═════ Supplied information ═════

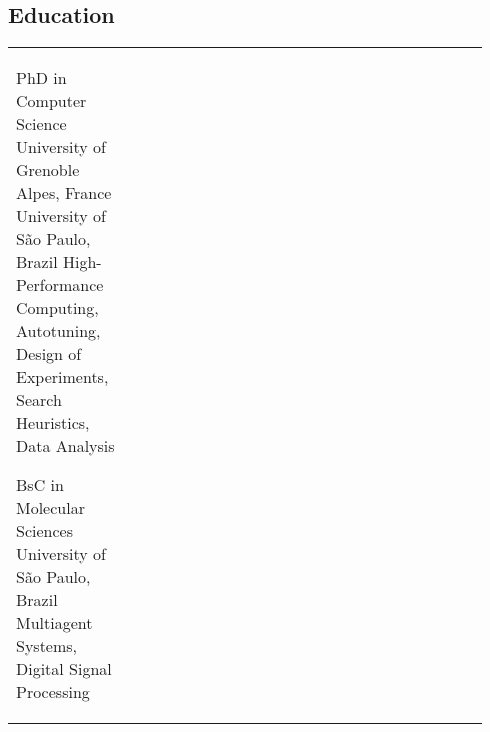 \documentclass[a4paper,10pt]{article}
\begin{document}
\begin{paracol}{2}
\smallskip %

\section{Education}
\label{sec:org539e8d5}
\begin{supertabular}{R{0.24\linewidth}L{0.7\linewidth}}
    {PhD in Computer Science}
    {University of Grenoble Alpes, France}
    {University of São Paulo, Brazil}
    {High-Performance Computing, Autotuning, Design of Experiments, Search
    Heuristics, Data Analysis}

    {BsC in Molecular Sciences}
    {}
    {University of São Paulo, Brazil}
    {Multiagent Systems, Digital Signal Processing}

\end{supertabular}

\end{paracol}
\end{document}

═════

> **Brief**
Drop the images and return the data verbatim.

> **Completed task**
 \documentclass[a4paper,10pt]{article}
\begin{document}
\begin{paracol}{2}
\smallskip %

\section{Education}
\label{sec:org539e8d5}
\begin{supertabular}{R{0.24\linewidth}L{0.7\linewidth}}
    {PhD in Computer Science}
    {University of Grenoble Alpes, France}
    {University of São Paulo, Brazil}
    {High-Performance Computing, Autotuning, Design of Experiments, Search
    Heuristics, Data Analysis}

    {BsC in Molecular Sciences}
    {}
    {University of São Paulo, Brazil}
    {Multiagent Systems, Digital Signal Processing}

\end{supertabular}

\end{paracol}
\end{document}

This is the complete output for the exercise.